Мне вдруг снова захотелось сесть. По мне прокатилась дрожь шокера, от нутра до головы, и череп вдруг стал легким. Я сглотнул тошноту и постарался собраться с мыслями в гвалте внезапно вспомнившихся подробностей. Сачки Сильви в сдержанном и эффективном бою против кластера пушки-скорпиона.

Вся твоя система враждебна нам.

А кроме того, мы тут жить хотим, блин. Орр со своим ломом над нерабочим каракури в туннеле под Дравой. Ну, мы отключаем его или что?

ДеКомовская бравада на борту «Пушек для Гевары», довольно забавная из-за нелепых допущений, пока не перенесешь ее в контекст, в котором она зазвучит по-новому.

Как только придумаешь, как декомиссовать орбитальник, Лаз, скажи нам.

Ага, поддерживаю. Сбей спутник – и Мици Харлан будет отсасывать тебе по утрам до конца жизни.

Вот черт.

– Ты правда думаешь, что она это может? – спросил я оцепенело. – Думаешь, она способна разговаривать с орбитальниками?

Он обнажил зубы. Это было что угодно, но не улыбка.

– Мы ни хрена не знаем, Так, может, уже разговаривала. Сейчас она на успокоительных, и снаряга «Ценг» мониторит ее на передачи – это часть задания. Но невозможно сказать, чем она занималась до этого.

– А если она начнет?

Он пожал плечами и отвернулся.

– На это дело есть приказ.

– О, отлично. Очень конструктивно.

– А какого хрена еще делать, Так? – его голос обострило отчаяние. – Ты сам знаешь, какая херня творится в Новом Хоке. Миминты вытворяют такое, чего не должны уметь, миминты строятся по параметрам, которых никто не помнит по временам Отчуждения. Все думают, это какая-то эволюция машин, подросла базовая нанотехнология, – но что, если нет? Что, если их активировал деКом? Что, если орбитальники просыпаются, потому что почуяли командное ПО, и что-то делают с миминтами в ответ? Эта хрень разработана для того, чтобы связываться с системами марсиан, как мы их понимаем, и на Латимере говорят, что она работает. Так почему бы ей не работать и здесь?

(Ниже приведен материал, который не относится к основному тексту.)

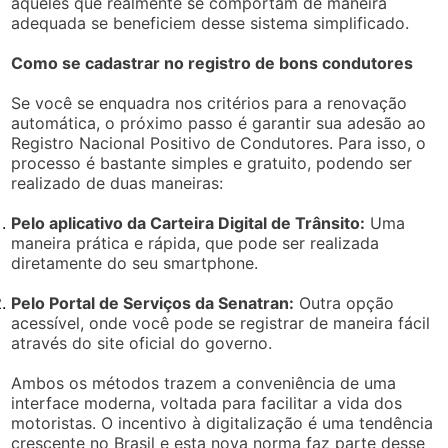
aqueles que realmente se comportam de maneira
adequada se beneficiem desse sistema simplificado.
Como se cadastrar no registro de bons condutores
Se você se enquadra nos critérios para a renovação
automática, o próximo passo é garantir sua adesão ao
Registro Nacional Positivo de Condutores. Para isso, o
processo é bastante simples e gratuito, podendo ser
realizado de duas maneiras:
Pelo aplicativo da Carteira Digital de Trânsito:
Uma
maneira prática e rápida, que pode ser realizada
diretamente do seu smartphone.
Pelo Portal de Serviços da Senatran:
Outra opção
acessível, onde você pode se registrar de maneira fácil
através do site oficial do governo.
Ambos os métodos trazem a conveniência de uma
interface moderna, voltada para facilitar a vida dos
motoristas. O incentivo à digitalização é uma tendência
crescente no Brasil e esta nova norma faz parte desse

Я уставился на Сильви Осиму, в голове эхом зазвенел голос Яд.

…Но ее бред, отключки, наводки на места, которые уже кто-то обработал, – все это пошло косяком после Иямона, да.

…несколько раз мы обнаруживали активность миминтов, но когда приходили, то все уже было чисто. Казалось, будто они сражались друг с другом…

Мой разум помчался по дорогам, которые для меня открыла тодоровская интуиция посланника. Что, если они не сражались друг с другом? Или что, если…

Сильви, полубессознательная на койке в Драве, бормочет. Оно меня знало. Оно. Как старый друг. Как

Женщина, которая называла себя Надей Макитой, на другой койке – на борту «Островитянина с Боубина».

Григорий. Там что-то, что говорит, как Григорий.

– Люди, которые у тебя в кармане, – сказал я тихо Мураками, – которых ты убил ради стабильного завтра для всех. Они верили, что это Куэллкрист Фальконер.

– Ну, вера – забавная штука, Так, – он смотрел мимо грав-саней, и в его голосе вовсе не слышалось смеха. – Ты же чрезвычайный посланник, ты это знаешь.

– Да. И во что веришь ты?

Пару мгновений он молчал. Затем тряхнул головой и посмотрел прямо на меня.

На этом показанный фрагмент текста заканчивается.